Is it indelicate to equate Trump supporters with oppressors? I’m sorry, I’m not an Indigo Child. I can’t empathize. It may be indelicate in the blog world, but it isn’t in my trauma world. Without bigotry, people I love could never have been dismissed as lesser. Without the ability to view people as lesser, there could never have been an excuse to look away when my family needed help. Hell, without that excuse to look away, abuse couldn’t have skulked in the shadows for my family to have needed help. Without abuse skulking in the shadows, I couldn’t – wouldn’t – have PTSD.

I would still, however, have a heart. It doesn’t require mystical Indigo empathic abilities or firsthand trauma experience to be a decent human being.

Need a recap of anything I’m talking about in any post? Check out the Glossary of Terms.


10 thoughts on “Lavender is Not Indigo

  1. Thank you so much for saying that! This was a very hard post to write – as was one I wrote today and will post soon that is kind of an update on things. I’m glad to know they do mean something to my readers.

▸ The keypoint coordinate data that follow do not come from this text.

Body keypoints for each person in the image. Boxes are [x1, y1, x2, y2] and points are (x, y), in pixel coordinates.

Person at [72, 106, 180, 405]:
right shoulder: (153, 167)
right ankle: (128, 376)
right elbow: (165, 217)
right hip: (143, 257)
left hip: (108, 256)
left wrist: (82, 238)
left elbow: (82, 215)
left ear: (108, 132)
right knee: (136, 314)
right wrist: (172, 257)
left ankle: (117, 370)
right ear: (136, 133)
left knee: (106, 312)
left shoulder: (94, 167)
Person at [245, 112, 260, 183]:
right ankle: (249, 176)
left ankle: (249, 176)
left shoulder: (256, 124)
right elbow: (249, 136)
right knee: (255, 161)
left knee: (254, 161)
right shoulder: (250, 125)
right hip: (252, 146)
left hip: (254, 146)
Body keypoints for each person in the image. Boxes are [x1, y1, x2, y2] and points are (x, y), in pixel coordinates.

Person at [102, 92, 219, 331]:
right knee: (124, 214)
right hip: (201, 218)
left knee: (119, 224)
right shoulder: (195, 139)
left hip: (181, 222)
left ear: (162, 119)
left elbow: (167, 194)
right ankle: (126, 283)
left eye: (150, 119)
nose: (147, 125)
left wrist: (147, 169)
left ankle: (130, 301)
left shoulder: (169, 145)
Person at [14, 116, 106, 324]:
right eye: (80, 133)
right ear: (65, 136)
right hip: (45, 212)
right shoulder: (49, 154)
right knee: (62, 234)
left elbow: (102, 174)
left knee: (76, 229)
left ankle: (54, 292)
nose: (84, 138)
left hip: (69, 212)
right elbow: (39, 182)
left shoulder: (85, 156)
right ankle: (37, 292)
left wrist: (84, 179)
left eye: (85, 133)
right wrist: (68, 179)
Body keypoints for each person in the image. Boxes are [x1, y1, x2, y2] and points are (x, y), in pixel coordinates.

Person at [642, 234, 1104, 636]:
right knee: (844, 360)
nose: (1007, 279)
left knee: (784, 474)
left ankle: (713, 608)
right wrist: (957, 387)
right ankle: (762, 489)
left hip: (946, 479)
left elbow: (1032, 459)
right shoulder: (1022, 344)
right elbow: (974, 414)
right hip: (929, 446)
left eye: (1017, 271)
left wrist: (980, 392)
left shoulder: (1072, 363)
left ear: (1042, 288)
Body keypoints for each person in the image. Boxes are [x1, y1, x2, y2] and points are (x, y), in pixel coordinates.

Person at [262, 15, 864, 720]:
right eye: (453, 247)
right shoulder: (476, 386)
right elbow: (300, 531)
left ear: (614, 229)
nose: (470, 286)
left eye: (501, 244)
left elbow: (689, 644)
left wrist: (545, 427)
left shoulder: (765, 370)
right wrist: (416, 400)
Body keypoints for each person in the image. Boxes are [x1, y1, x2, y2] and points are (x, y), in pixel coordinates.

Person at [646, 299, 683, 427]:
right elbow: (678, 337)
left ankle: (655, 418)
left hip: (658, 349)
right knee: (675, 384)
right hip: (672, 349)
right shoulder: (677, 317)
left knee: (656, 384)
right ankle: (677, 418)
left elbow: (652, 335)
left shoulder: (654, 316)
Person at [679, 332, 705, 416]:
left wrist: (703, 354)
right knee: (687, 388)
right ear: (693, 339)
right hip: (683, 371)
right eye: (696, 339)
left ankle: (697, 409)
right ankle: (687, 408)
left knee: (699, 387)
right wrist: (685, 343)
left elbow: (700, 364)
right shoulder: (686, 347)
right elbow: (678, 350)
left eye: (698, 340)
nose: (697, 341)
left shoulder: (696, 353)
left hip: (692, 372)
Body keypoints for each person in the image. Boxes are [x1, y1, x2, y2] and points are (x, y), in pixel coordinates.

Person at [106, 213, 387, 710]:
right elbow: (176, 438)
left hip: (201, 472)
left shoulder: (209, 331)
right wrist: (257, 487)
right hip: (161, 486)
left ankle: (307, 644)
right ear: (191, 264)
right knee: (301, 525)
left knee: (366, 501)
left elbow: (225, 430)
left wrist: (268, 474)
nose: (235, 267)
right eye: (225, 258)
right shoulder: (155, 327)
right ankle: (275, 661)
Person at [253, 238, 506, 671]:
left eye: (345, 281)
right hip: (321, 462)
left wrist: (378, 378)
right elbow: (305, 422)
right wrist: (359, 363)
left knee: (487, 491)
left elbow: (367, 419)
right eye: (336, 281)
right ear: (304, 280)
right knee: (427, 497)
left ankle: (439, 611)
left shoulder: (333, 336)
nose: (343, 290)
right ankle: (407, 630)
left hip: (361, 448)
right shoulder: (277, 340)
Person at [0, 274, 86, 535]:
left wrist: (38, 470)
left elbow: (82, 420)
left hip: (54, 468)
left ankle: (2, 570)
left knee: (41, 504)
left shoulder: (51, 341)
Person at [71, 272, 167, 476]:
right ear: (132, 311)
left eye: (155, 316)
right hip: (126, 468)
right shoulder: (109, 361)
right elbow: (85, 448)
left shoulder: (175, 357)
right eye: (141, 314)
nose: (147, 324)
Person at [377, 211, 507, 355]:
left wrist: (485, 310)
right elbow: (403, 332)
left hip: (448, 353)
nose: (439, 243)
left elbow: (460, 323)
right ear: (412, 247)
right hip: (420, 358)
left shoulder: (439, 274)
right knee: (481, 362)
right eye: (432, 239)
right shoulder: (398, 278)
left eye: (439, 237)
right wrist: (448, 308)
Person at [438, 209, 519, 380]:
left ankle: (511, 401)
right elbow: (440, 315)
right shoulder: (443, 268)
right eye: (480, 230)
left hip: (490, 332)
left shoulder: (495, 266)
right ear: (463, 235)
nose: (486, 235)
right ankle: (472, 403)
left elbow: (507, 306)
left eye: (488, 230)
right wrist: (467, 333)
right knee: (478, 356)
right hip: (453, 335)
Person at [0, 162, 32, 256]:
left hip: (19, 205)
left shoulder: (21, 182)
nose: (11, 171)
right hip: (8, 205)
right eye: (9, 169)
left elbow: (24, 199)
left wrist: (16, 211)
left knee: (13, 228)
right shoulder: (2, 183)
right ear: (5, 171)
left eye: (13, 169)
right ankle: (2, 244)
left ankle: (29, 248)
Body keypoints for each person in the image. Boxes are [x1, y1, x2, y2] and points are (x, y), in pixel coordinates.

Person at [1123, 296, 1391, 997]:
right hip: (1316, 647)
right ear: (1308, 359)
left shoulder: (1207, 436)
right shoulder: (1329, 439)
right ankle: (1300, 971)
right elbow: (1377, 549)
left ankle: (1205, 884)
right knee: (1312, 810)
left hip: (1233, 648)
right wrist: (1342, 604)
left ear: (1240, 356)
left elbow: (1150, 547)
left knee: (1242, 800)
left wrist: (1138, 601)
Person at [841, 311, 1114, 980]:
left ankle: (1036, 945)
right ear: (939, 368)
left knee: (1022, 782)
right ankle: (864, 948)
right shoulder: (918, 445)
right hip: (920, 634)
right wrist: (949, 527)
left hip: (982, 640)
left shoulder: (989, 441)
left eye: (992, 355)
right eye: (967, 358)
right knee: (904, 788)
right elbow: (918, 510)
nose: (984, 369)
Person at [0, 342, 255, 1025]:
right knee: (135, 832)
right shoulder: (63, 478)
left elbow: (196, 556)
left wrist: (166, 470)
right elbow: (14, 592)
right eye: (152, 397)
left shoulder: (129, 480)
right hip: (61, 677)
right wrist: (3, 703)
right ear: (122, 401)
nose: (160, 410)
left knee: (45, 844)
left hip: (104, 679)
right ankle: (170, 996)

  2. Very well put! In the back of my mind I’ve always thought of my son as an indigo child. I’m not actually even familiar with all the details of the label but I did read The Indigo Children and it’s him. He’s grown now but he’s always possessed a sense that I don’t have, that few do. I’m off on a tangent but what I really wanted to say is that your honesty is greatly appreciated and admired. Hiding behind what we think others want to hear isn’t being true to ourselves or others. 🌸 The best thing we can give another is our true selves. Unless we’re hangry😉 then maybe a snack should come first.😊

    Liked by 1 person

  3. Sometimes a label or a name for sets of traits is the first step in identifying differences that are not yet known enough about either by society or science. Perhaps there is a scientific label better suited to those with co-morbid mental disorders and they aren’t disorders of the typical neurological brain but simply one type of brain in a spectrum of many neurological types. We don’t know what we don’t know but it can be easier to help ourselves if we feel understood and can find ways to share our processing of what we feel is “disordered” due to society being where we look to find what is “normal” there may be a perfect scientific and neurological explanation for indigo, empath, ADHD, hsp, odd, crystal, light worker, anxious, insomniac people who feel they are plagued with several disorders but really could be labeled for example “type 2, class 4, subclass 7…” or some taxonomy of the brain that eliminated the labels and cormorbid mental illness. Just a theory. From what science has learned in the past decade or so about the brain, mental illness, psychology and physiology, it’s difficult to assume we know more than we don’t know. If indigo Facebook groups help people with similar experiences share ways to cope and thrive in a society not accommodating to the very core traits that define how a person feels about themselves…… let them call themselves aliens, or martians or empaths or ADHD. What does it change about their true feelings and emotions anyway? There’s something to any label if the set of experiences shared feel isolating to so many people-it’s about knowing you are not alone in your struggle called living as human in it’s beautiful and complex nature.

    Liked by 1 person

    1. I totally agree. Having a label and a shared identity is awesome. I just unfortunately don’t share that particular label, so it’s weird when people assume I do JUST because ADHD. The label is fine in and of itself – I just want people to see ME, the very NOT Indigo personality person who happens to have ADHD, instead of a stereotype of what they assume ALL people with ADHD are like. It’s great to be Indigo, and maybe a lot of people who have ADHD can relate to the label, but I can’t. I have a different personality type I do identify with (and an even kind of jokingly am now known for at my work.) ADHD is a thing I have, but I also have my own unique personality over and above that. Sometimes people assume they know my personality because they know my diagnosis, and that bothers me, not the label itself or the fact that a lot of other people do self identify with it? If that makes sense?